Monday, August 11, 2014

How Gay Are We: The Cleveland Fury Debuts as a LGBT-Friendly Soccer Team



It had been 10 years since Ted Rosati had laced up his cleats for anything close to a formal competitive soccer game, but that never meant he stopped loving the sport. With the Gay Games coming to Cleveland, Rosati realized his hometown didn't have a LGBT-friendly soccer team. So he created the Cleveland Fury to compete in the games. After months of practices at Cleveland's Michael J. Zone Recreation Center, the Cleveland Fury debuted in two matches today at the Copley Road Soccer Fields in Akron. "I am looking forward to the games," says Rosati. "I've got a lot of pent up soccer in me."

Young Start: "I grew up playing it, since I was 5 years old," says Rosati. "My dad played for CSU and ingrained it in my and my sisters."Rosati played soccer competitively through high school, but stopped in college, hitting the field only recreationally.

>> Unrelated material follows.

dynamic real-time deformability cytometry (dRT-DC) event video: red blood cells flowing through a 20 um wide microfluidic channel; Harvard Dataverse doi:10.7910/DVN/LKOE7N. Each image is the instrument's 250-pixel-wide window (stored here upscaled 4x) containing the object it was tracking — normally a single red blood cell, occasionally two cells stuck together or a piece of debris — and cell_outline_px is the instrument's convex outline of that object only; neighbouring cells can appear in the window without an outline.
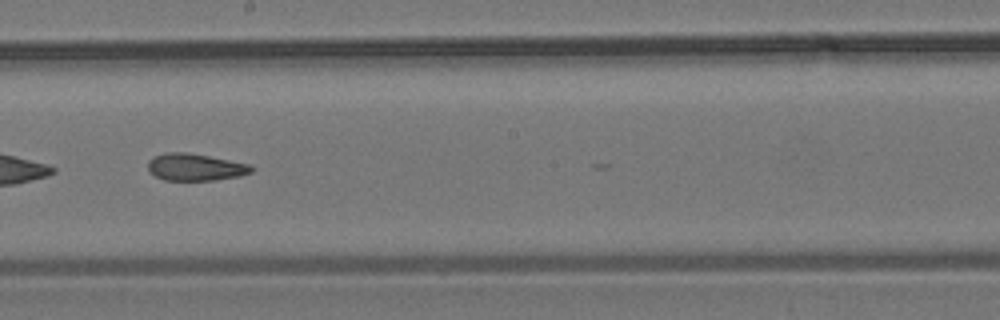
{"species": "common noctule bat (a hibernating species)", "species_latin": "Nyctalus noctula", "temperature_condition": "room temperature", "stored_images_in_passage": 29, "camera_frame_rate_fps": 3000, "um_per_image_px": 0.085, "animal": {"sex": "male", "body_mass_g": 19.2, "forearm_length_mm": 51.8}, "frame": {"image": 1, "passage_image": 21, "time_ms": 6.667, "image_size_px": [1000, 320], "cell_outline_px": [[256, 168], [252, 172], [240, 176], [216, 180], [164, 180], [156, 176], [148, 168], [148, 160], [152, 156], [164, 152], [188, 152], [248, 164]], "centroid_in_image_um": [16.59, 14.2], "position_along_channel_um": 231.6, "area_um2": 16.36}}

Masking His Identity: "Not many people came out in high school," Rosati says. "I wasn't even out at the time." It was common in the sports culture at his high school to act a certain way: tough, aggressive, competitive. "If they're [a player of] the more sensitive type, they're labeled very negatively," he says. "Those are things I've heard and definitely pushed me deeper into the closet."

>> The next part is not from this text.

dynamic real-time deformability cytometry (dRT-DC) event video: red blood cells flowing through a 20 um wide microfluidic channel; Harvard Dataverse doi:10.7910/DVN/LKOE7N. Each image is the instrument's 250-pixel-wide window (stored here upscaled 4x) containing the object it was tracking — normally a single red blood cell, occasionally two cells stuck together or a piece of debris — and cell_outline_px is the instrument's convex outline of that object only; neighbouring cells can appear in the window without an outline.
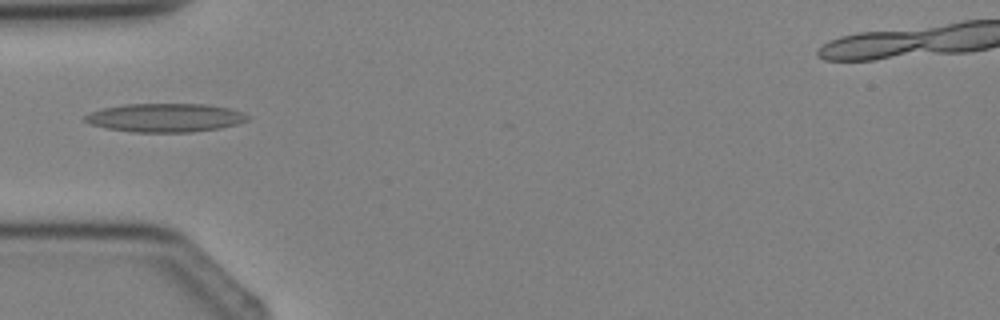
{"species": "Egyptian fruit bat (a non-hibernating species)", "species_latin": "Rousettus aegyptiacus", "temperature_condition": "cold", "stored_images_in_passage": 3, "camera_frame_rate_fps": 3000, "um_per_image_px": 0.085, "animal": {"sex": "female"}, "frame": {"image": 1, "passage_image": 3, "time_ms": 2.333, "image_size_px": [1000, 320], "cell_outline_px": [[252, 116], [248, 120], [236, 124], [220, 128], [192, 132], [132, 132], [104, 128], [80, 120], [84, 116], [100, 108], [124, 104], [204, 104], [228, 108], [244, 112]], "centroid_in_image_um": [14.03, 10.0], "position_along_channel_um": 71.0, "area_um2": 27.34}}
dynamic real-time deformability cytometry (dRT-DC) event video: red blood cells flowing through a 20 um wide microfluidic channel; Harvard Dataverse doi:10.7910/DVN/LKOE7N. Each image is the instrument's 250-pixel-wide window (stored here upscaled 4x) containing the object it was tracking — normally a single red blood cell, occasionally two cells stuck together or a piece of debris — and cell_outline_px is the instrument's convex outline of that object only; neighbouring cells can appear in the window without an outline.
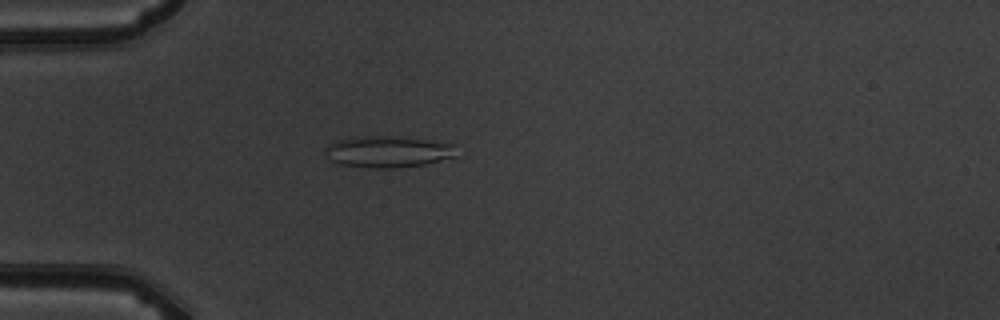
{"species": "common noctule bat (a hibernating species)", "species_latin": "Nyctalus noctula", "temperature_condition": "warm", "stored_images_in_passage": 3, "camera_frame_rate_fps": 3000, "um_per_image_px": 0.085, "animal": {"sex": "male", "body_mass_g": 19.5, "forearm_length_mm": 54.6}, "frame": {"image": 1, "passage_image": 1, "time_ms": 0.0, "image_size_px": [1000, 320], "cell_outline_px": [[460, 156], [424, 164], [392, 168], [376, 168], [340, 164], [332, 160], [324, 152], [324, 148], [336, 140], [380, 136], [388, 136], [424, 140], [456, 144]], "centroid_in_image_um": [33.06, 12.91], "position_along_channel_um": 51.9, "area_um2": 23.7}}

 Field Work: Starting a new job at MetroHealth helped Rosati reconnect with soccer through pickup games — and get involved with Cleveland's LGBT community. "I never really embraced gay culture, to be honest," says Rosati. "I joined the gay-straight alliance at work, and two months later the people leading it asked me to be the chairperson." It was through that role that Rosati learned about the Gay Games. "They [MetroHealth] gave $25,000 to the Gay Games for scholarships," he says, referring to awards that would help selected athletes pay for expenses such as entry fees.


Team Effort: "Even though there's a lot to handle, it's been great," says Rosati, on creating Cleveland's first LGBT-friendly soccer team for the game."We're being ambassadors to the sport." Over half of his team's  18 players are LGBT, so for once, he's in the majority. "Being with these guys ... they embrace the culture," he says. "It's the first time I feel like I could be myself. I don't have to hold back anything."

Update 8/13: So far, the Cleveland Fury has went 4-0 in the Gay Games soccer competition. The team kicks off its next game at 10 a.m. Thursday against the San Francisco Spikes.